Millions of Americans suffer from lower back pain. Some treatment options that sufferers of lower back pain can try are remaining active, applying heat, taking medication or seeking the help of a healthcare professional, according to the National Center for Alternative and Complementary Medicine. When the pain becomes uncomfortable and disrupts daily living, then an individual might seek the help of a healthcare professional, who in turn may attempt to mitigate the symptoms through spinal manipulation therapy.
A study recently published in The Journal of Pain determined that “spinal manipulation therapy can help lessen pain sensitivity.” The study looked at 110 participants who were recruited from the University of Florida campus. The researchers sought to determine if the lessening of pain felt by the study subjects who received spinal manipulation therapy was from the therapy and not from any placebo effect.
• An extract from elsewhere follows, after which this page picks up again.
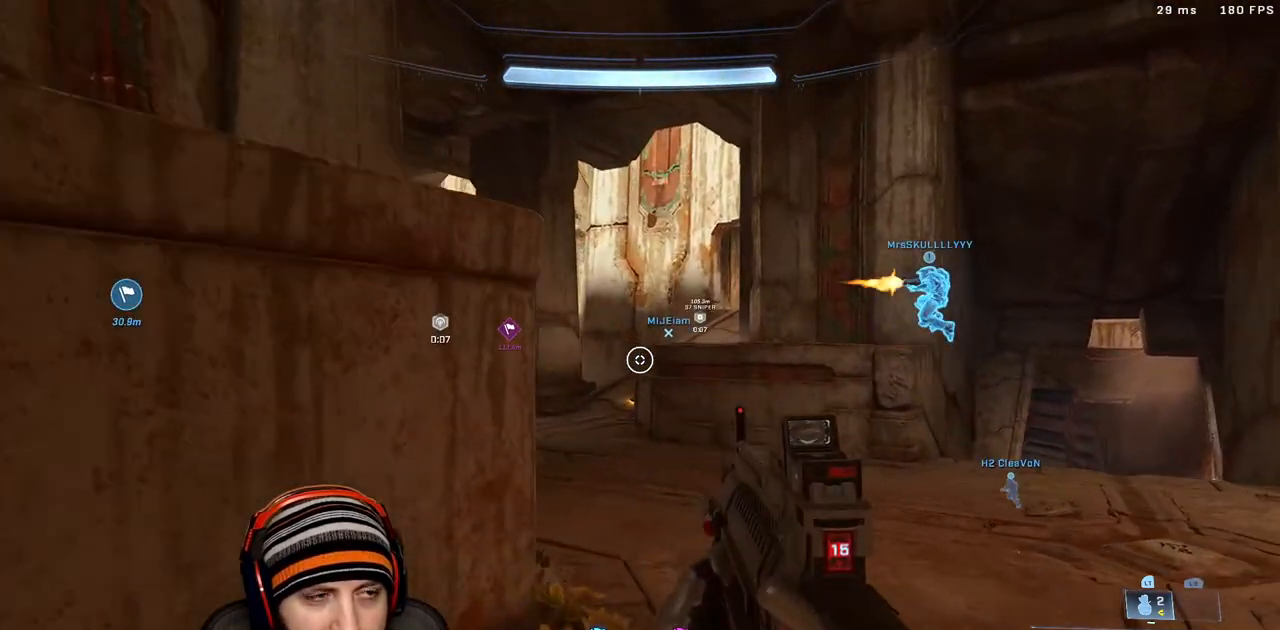
{"buttons": ["A"], "left_stick": "up-left", "right_stick": "center", "events": [[83, "left_stick", "down"], [233, "left_stick", "up"], [333, "left_stick", "up-left"], [500, "A", "down"]]}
As part of the study, the subjects received baseline pressure and thermal pain testing, and were randomly assigned to receive spinal manipulation therapy, placebo spinal manipulation therapy, enhanced placebo spinal manipulation therapy, or no therapeutic intervention at all. The researchers found that those assigned enhanced placebo spinal manipulation therapy, in which the subjects were informed they would receive standard placebo spinal manipulation therapy or no treatment, had better results than those who received standard placebo spinal manipulation therapy or no treatment.
In a press release, the study’s authors say that the results suggest that spinal manipulation therapy may be a clinically beneficial intervention for lower back pain.